*TASKS TO COMPLETE:*
(A) Using the Casey Tang interview, decide whether each statement agrees with the text, answering yes or no and quoting the deciding words: (i) Tang was born in 1984; (ii) Tang works with a formal dealer based in Spain; (iii) Tang took his summer course in Asian art history in 2012.
(B) Copy the part of the Casey Tang interview between "Casey Tang (b." and "Museum in Shenzhen.", inclusive, swapping "traditional mediums" for "conventional mediums".

*STUDY TEXT:*
CASEY TANG

Casey Tang (b. 1984) had us over for a homemade Thai larb dinner and we discussed how his art practice interweaves between ecology, forestry,and Social Practices. From planting a forest garden at Socrates Sculpture Park, to mapping the sounds of the universe, Tang's works escape the constraints of traditional mediums. He has exhibited at the Queens Museum, New York, Charpa Gallery, Valencia, Socrates Sculpture Park, New York and is the recipient of the 2013 New Vision Award from He Xiangning Art Museum in Shenzhen.

 

Do you have a dealer, how have you been making art lately?

I don’t have a dealer per se.  A few people I know like some of my work and have shown it and sold it. I took a summer course in Asian art history back in 2005 and my professor was originally from China.  He was of the China new wave generation and knew a lot of those artists. In 2012 he put me in a show he co-curated with Feng Boyi at the He Xiangning Museum in Shenzhen, China. I won an award there and some money. In exchange they took the pieces I exhibited in to their permanent collection. From there I got a few more shows in Asia and in Europe and got into more institutional collections. I have an informal dealer based in Spain. In the late 80s, Christo wrapped her house in the Spanish countryside while she lived in it.  I asked her how was it and she said “dark”.

I have not been making art lately. Forest gardens have been taking most of my time as of late. I have been doing more reading because I’m trying to change my art making methodologies.

*GIVEN INFORMATION:*
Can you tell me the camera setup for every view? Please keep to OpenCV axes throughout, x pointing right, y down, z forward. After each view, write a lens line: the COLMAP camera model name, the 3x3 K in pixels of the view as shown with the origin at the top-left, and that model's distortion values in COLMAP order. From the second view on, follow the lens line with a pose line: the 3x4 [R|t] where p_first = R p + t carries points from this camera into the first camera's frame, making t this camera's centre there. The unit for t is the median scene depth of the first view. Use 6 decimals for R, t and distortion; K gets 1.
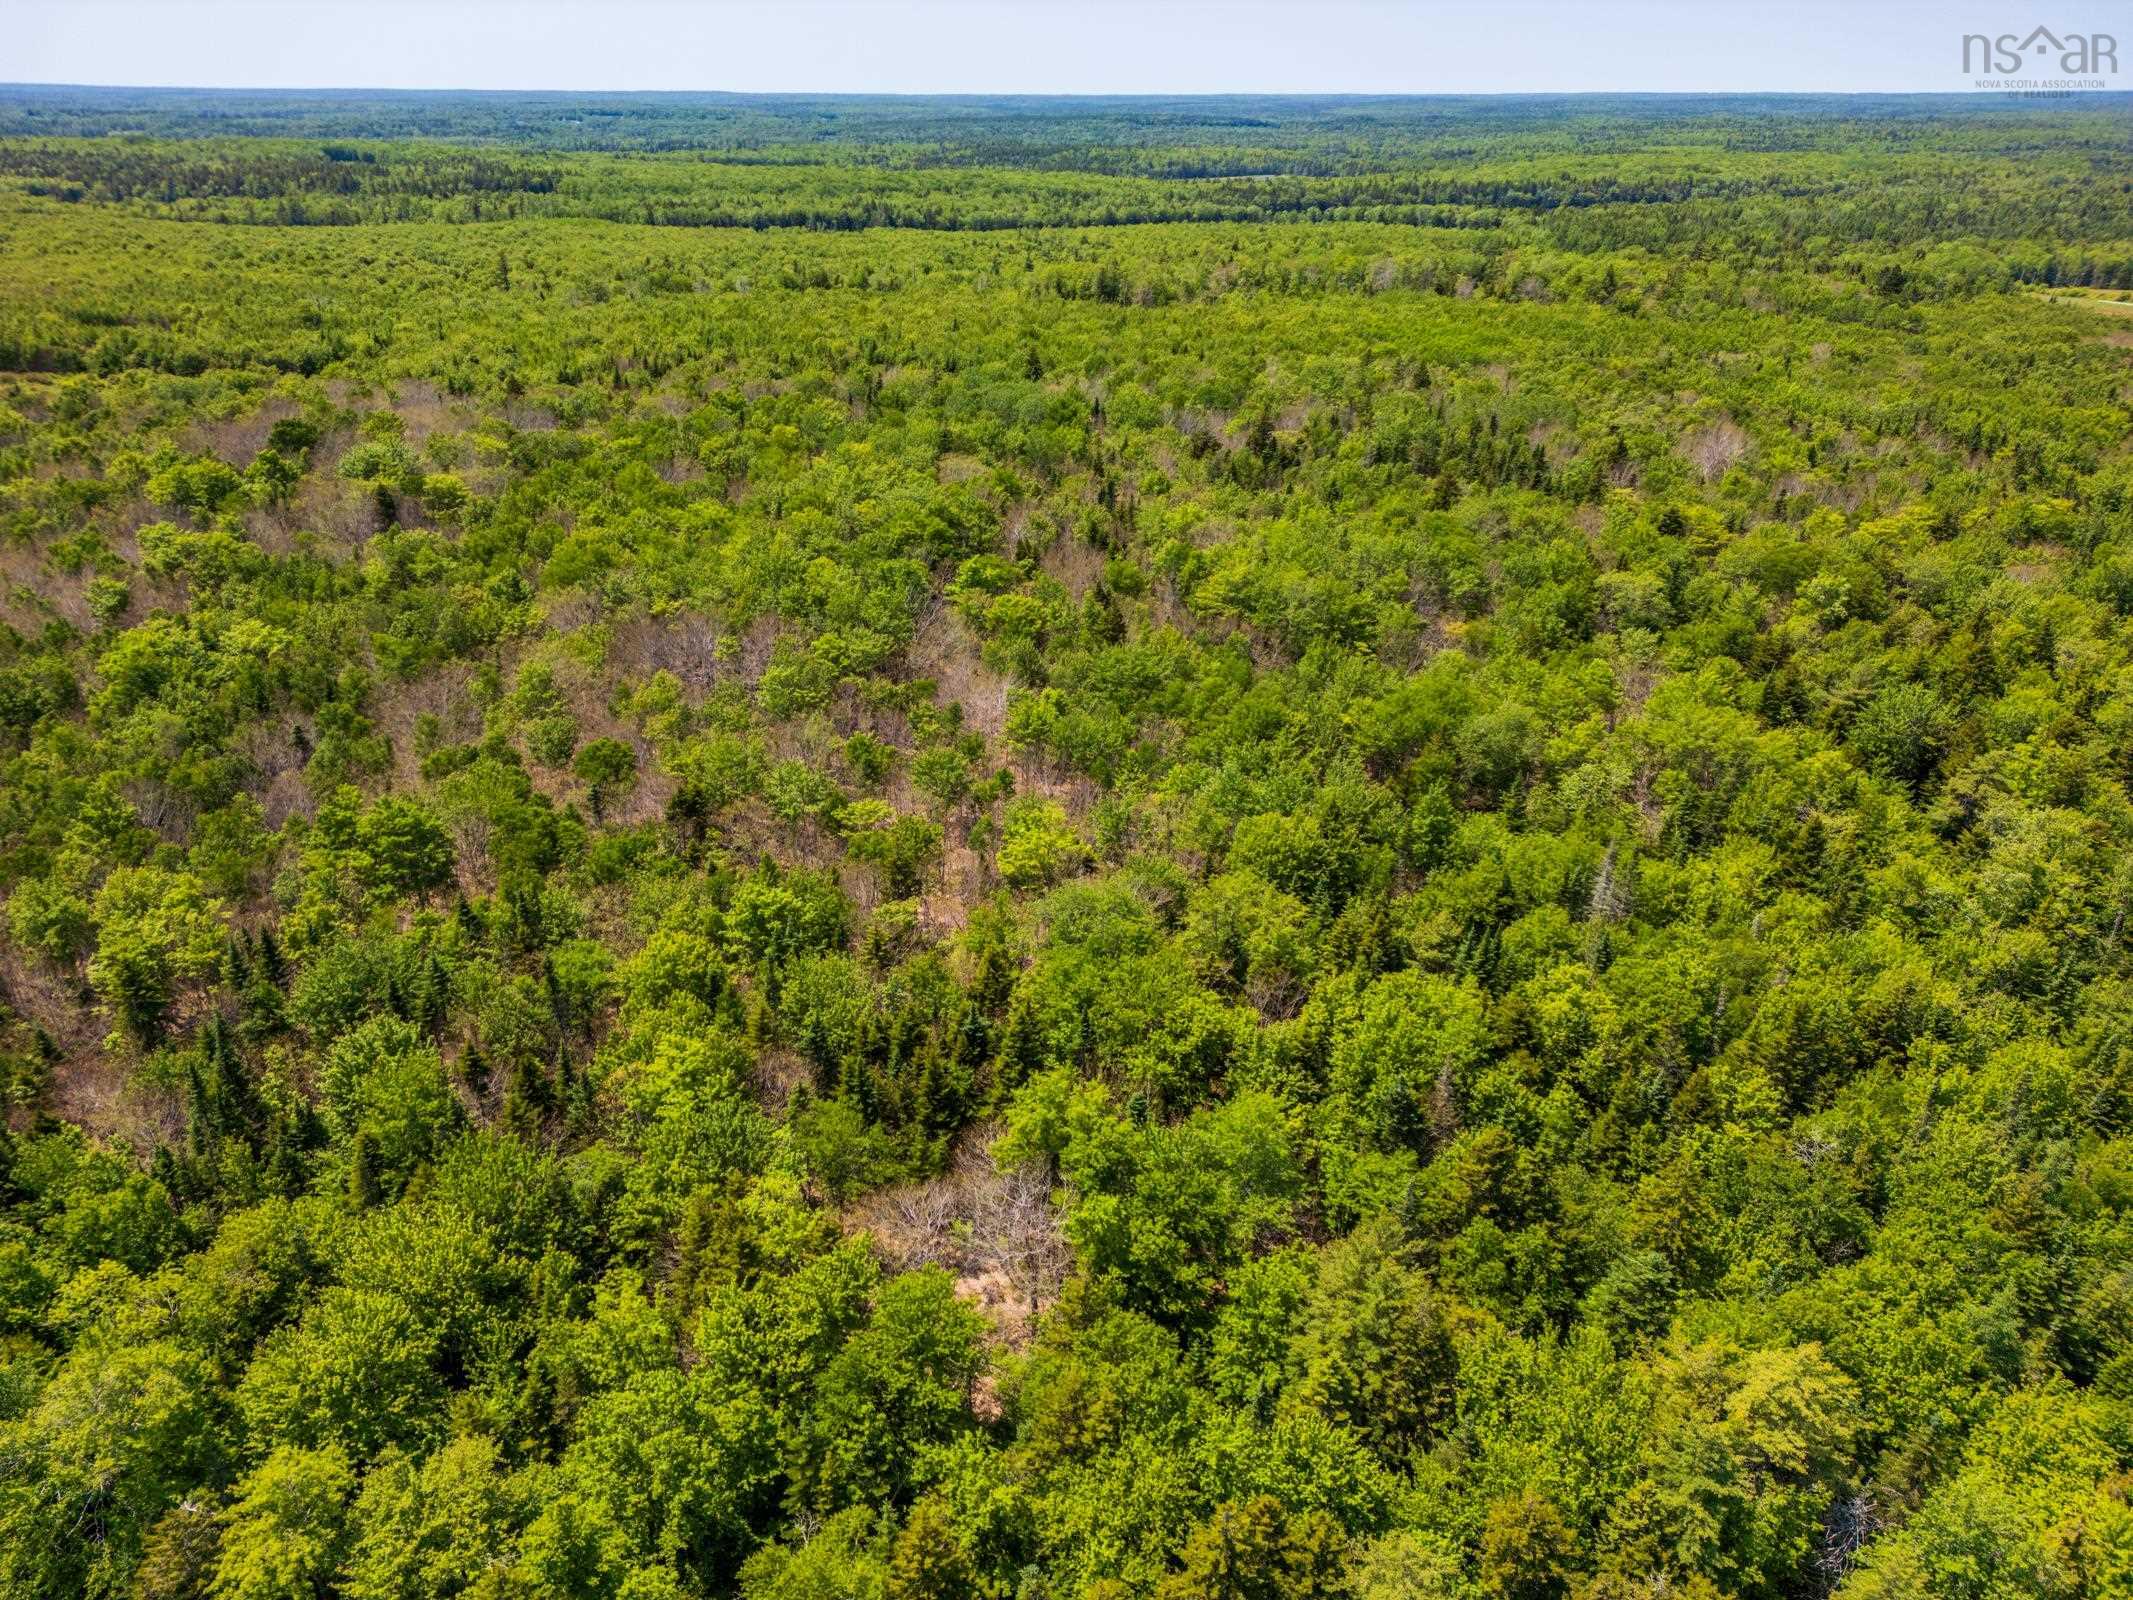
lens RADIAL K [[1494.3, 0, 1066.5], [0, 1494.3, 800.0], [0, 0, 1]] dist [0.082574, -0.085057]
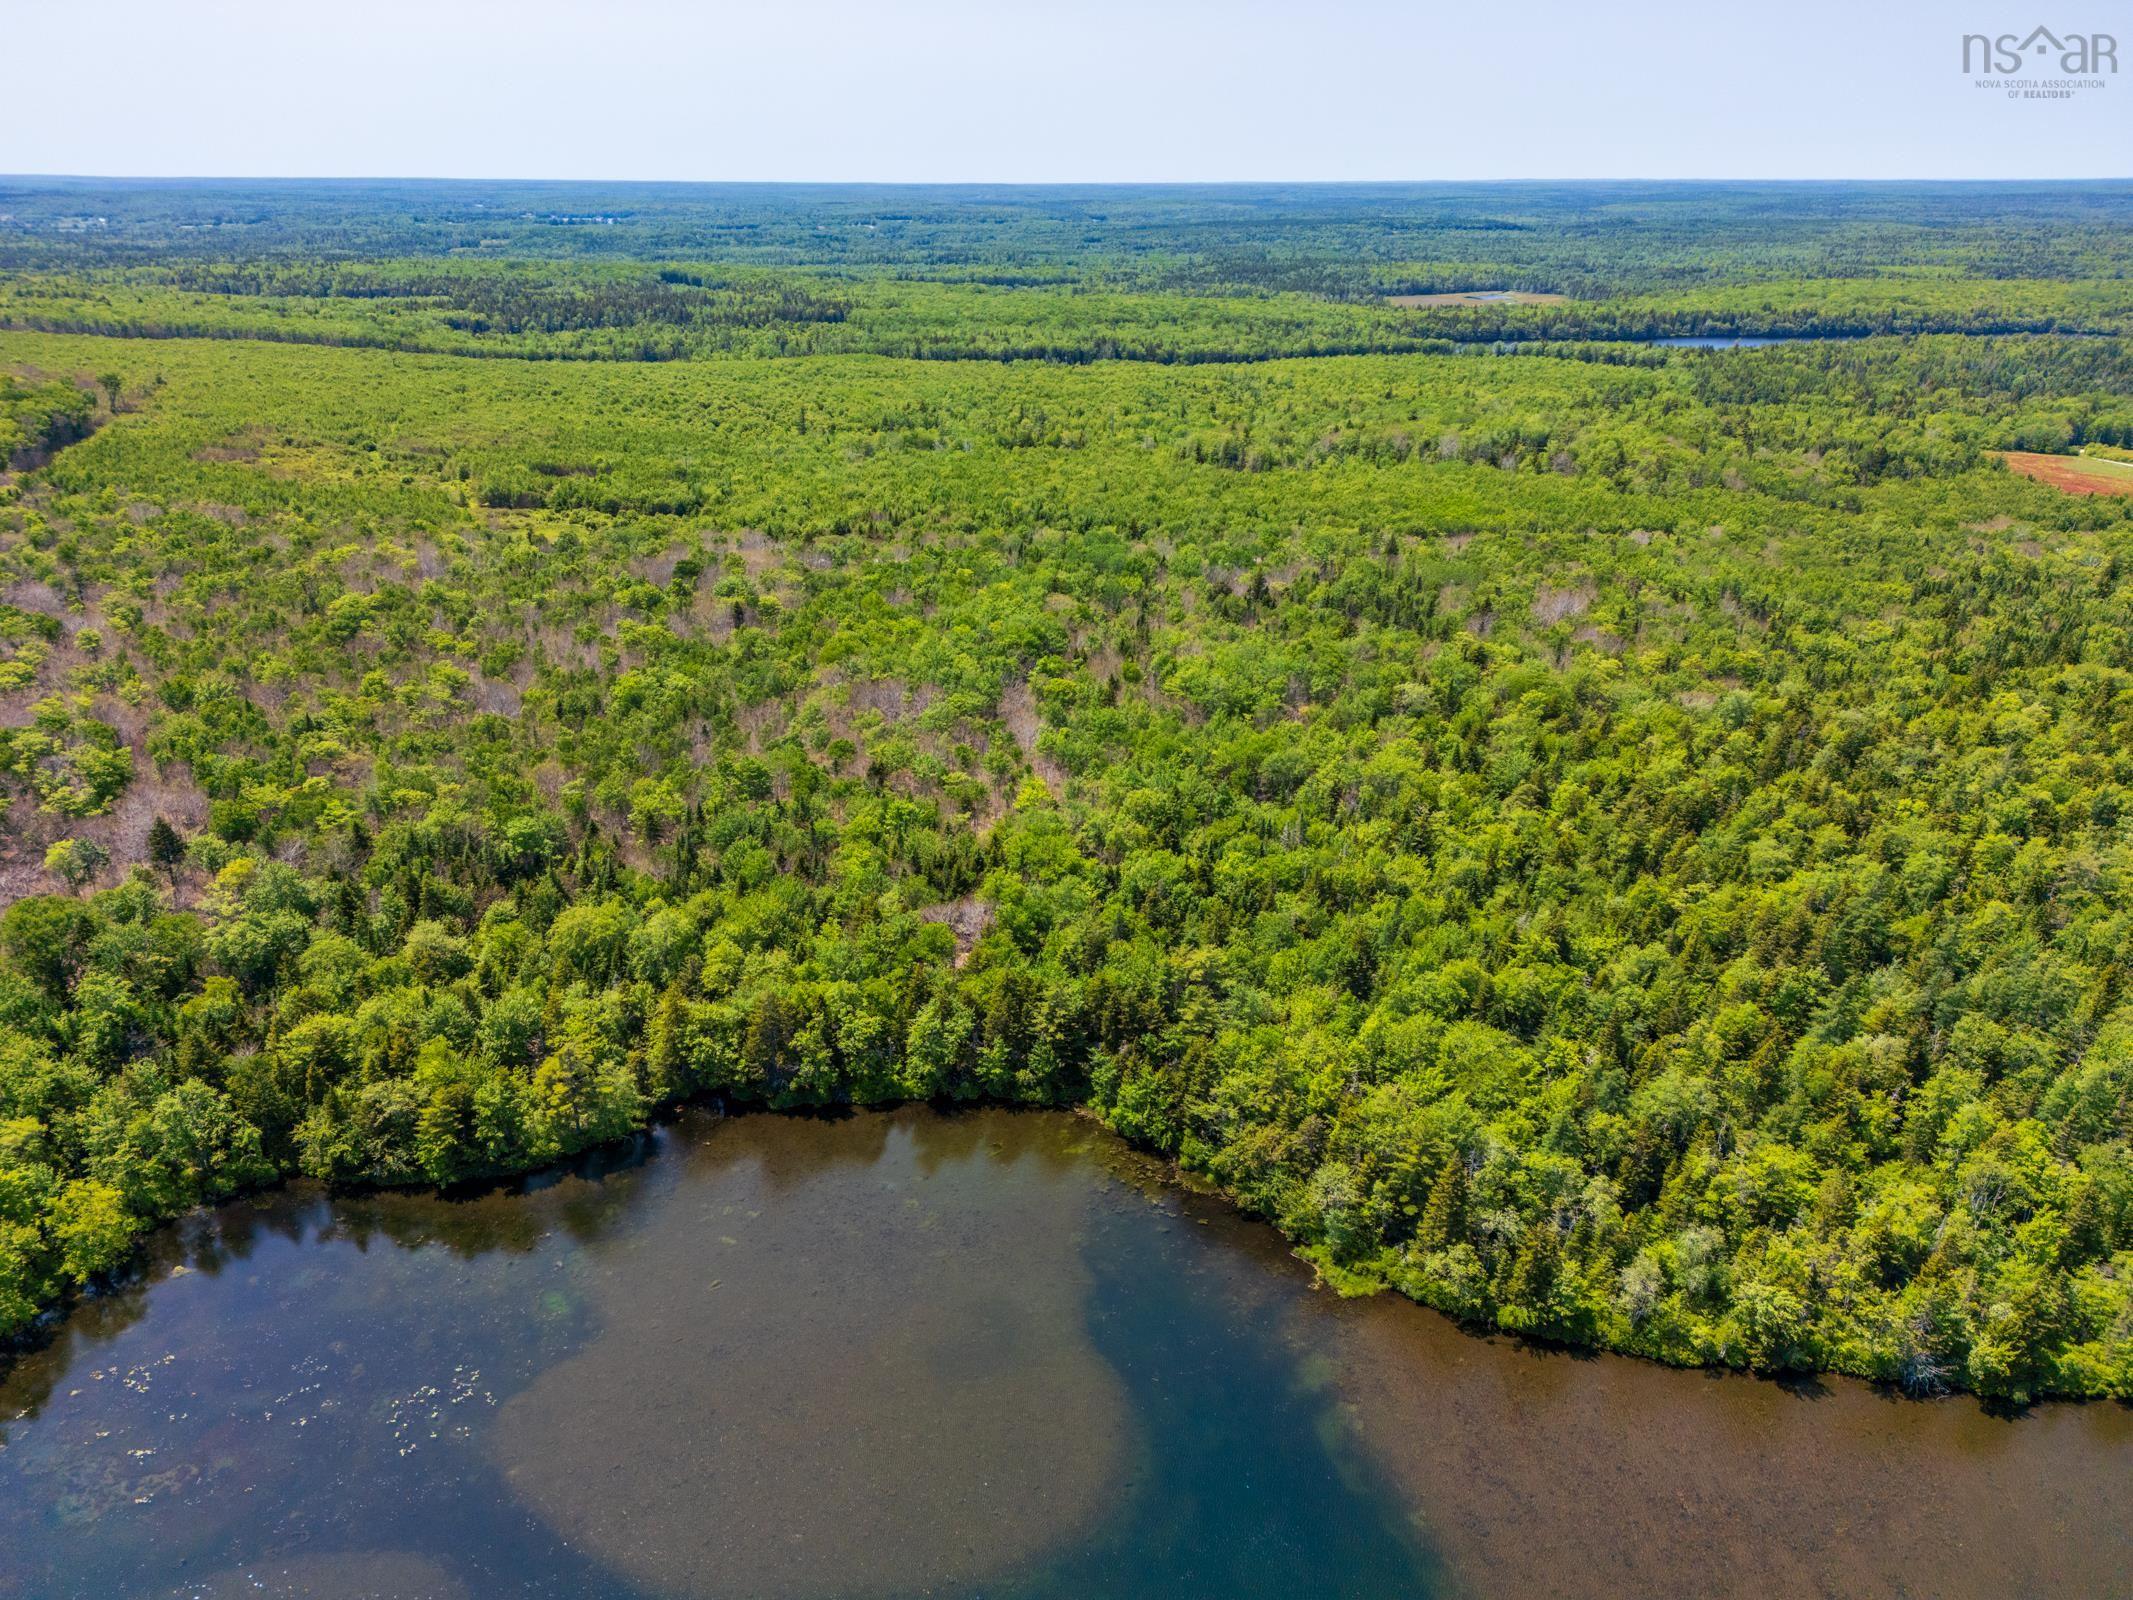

*ANSWER SECTION:*
(A)
(i) Yes: "Casey Tang (b. 1984)"
(ii) No: "I have an informal dealer based in Spain."
(iii) No: "I took a summer course in Asian art history back in 2005"

(B)
Casey Tang (b. 1984) had us over for a homemade Thai larb dinner and we discussed how his art practice interweaves between ecology, forestry,and Social Practices. From planting a forest garden at Socrates Sculpture Park, to mapping the sounds of the universe, Tang's works escape the constraints of conventional mediums. He has exhibited at the Queens Museum, New York, Charpa Gallery, Valencia, Socrates Sculpture Park, New York and is the recipient of the 2013 New Vision Award from He Xiangning Art Museum in Shenzhen.